Records for the exercise:
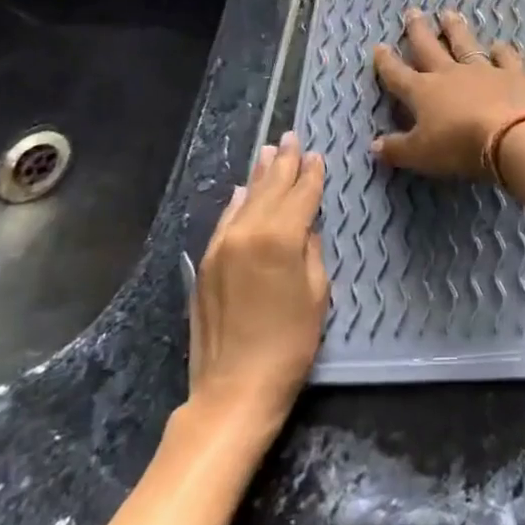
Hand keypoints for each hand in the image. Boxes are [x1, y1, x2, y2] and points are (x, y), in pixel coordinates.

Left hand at [187, 132, 328, 435]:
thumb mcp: (317, 294)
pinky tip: (241, 191)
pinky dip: (236, 203)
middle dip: (284, 163)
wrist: (234, 387)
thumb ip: (311, 251)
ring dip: (259, 176)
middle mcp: (248, 232)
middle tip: (292, 137)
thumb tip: (305, 227)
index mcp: (281, 238)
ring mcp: (221, 246)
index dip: (312, 175)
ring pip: (244, 200)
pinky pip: (224, 221)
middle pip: (270, 189)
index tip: (318, 156)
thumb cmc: (290, 344)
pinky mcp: (206, 263)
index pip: (301, 195)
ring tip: (270, 152)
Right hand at [370, 8, 524, 179]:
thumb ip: (396, 149)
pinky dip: (502, 50)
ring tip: (449, 14)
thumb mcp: (420, 155)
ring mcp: (483, 70)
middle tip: (413, 11)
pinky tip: (499, 45)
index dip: (386, 62)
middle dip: (418, 31)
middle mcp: (450, 74)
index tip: (378, 46)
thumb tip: (374, 146)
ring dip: (455, 29)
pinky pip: (505, 57)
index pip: (398, 75)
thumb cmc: (459, 146)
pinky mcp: (513, 74)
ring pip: (465, 44)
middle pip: (429, 47)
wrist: (511, 136)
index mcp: (423, 92)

Work instruction: Lines above that contain the string "pinky" make up the answer.

Task output:
pinky tip: (241, 191)
pinky dip: (236, 203)
pinky pip: (224, 221)
pinky mcp: (206, 263)
pinky dip: (502, 50)
pinky tip: (499, 45)
pinky pip: (505, 57)
pinky mcp: (513, 74)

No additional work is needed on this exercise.